Aux côtés des principes de bonne administration, de sécurité juridique  et de légitime confiance qui ont été maintes fois consacrés par la jurisprudence, il ne me paraîtrait pas inutile d’adjoindre un nouveau principe, assorti de sanction en cas de non-respect et destiné à pallier d’éventuelles situation abusives : le principe de, courtoisie.  Face à des contribuables (voire leurs comptables)  souvent désorientés par la diversité obligations fiscales et par la multiplicité croissante des dispositions fiscales, l’administration, titulaire de l’imperium,  se devrait d’avoir une attitude bienveillante et animée de temps à autre de mansuétude. Ce n’est pas faire preuve d’angélisme que de plaider pour une vision parfois plus humaniste  de la relation  administration/administré.

Il ne s’agit nullement de  contester au fisc le droit de faire appliquer toutes les lois fiscales et de veiller à la correcte perception de l’impôt, mais de rappeler qu’il doit le faire dans des limites acceptables et raisonnables. Comme l’écrit le professeur Marc Baltus, «  une administration  ne peut user de ses pouvoirs que pour réaliser les objectifs en vue desquels ces pouvoirs lui ont été données et doit proportionner son action à ces objectifs » (Principes de droit fiscal, cours de l’ESSF, 1992, p.37) Ajoutons que les exigences de l’administration devraient  aussi prendre en compte les nécessités vitales du citoyen ou de l’entreprise.

Cette chronique ne manifeste aucune volonté de polémiquer ou de stigmatiser (l’attitude désobligeante des contribuables vis-à-vis d’agents du fisc est d’ailleurs tout aussi condamnable).

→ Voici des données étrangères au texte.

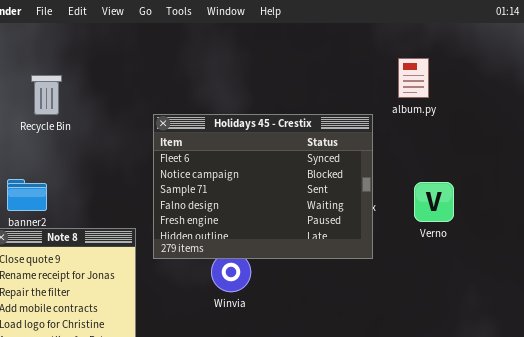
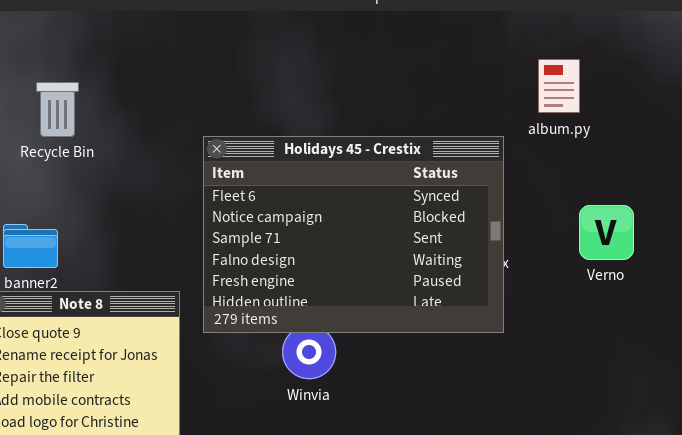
Verno: [414,182,454,222] -> [579,205,634,260], moved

La plupart des fonctionnaires que j’ai côtoyés sont compréhensifs et respectueux. Ayant moi-même été un contrôleur, je conserve d’excellentes relations avec mes anciens collègues. Je garde en particulier un souvenir très positif de ma toute première expérience administrative au sein d’un « service ISOC » du brabant wallon. J’y avais exercé mon stage aux côtés d’un Inspecteur principal qui incarnait à mes yeux la conception idéale de ce métier malaimé : intransigeance vis-à-vis des cas de fraude manifeste, compréhension nécessaire de la vie des entreprises, maîtrise totale de l’impôt des sociétés et très grande civilité lors de contrôles fiscaux, même les plus difficiles. Un modèle que,  je n’ai, hélas, pas toujours retrouvé par après.

En matière d’abus fiscal, ce n’est pas toujours le contribuable qui doit être placé en ligne de mire.  Tout n’est pas vice d’un côté et vertu de l’autre. Telle est l’unique portée de cette contribution.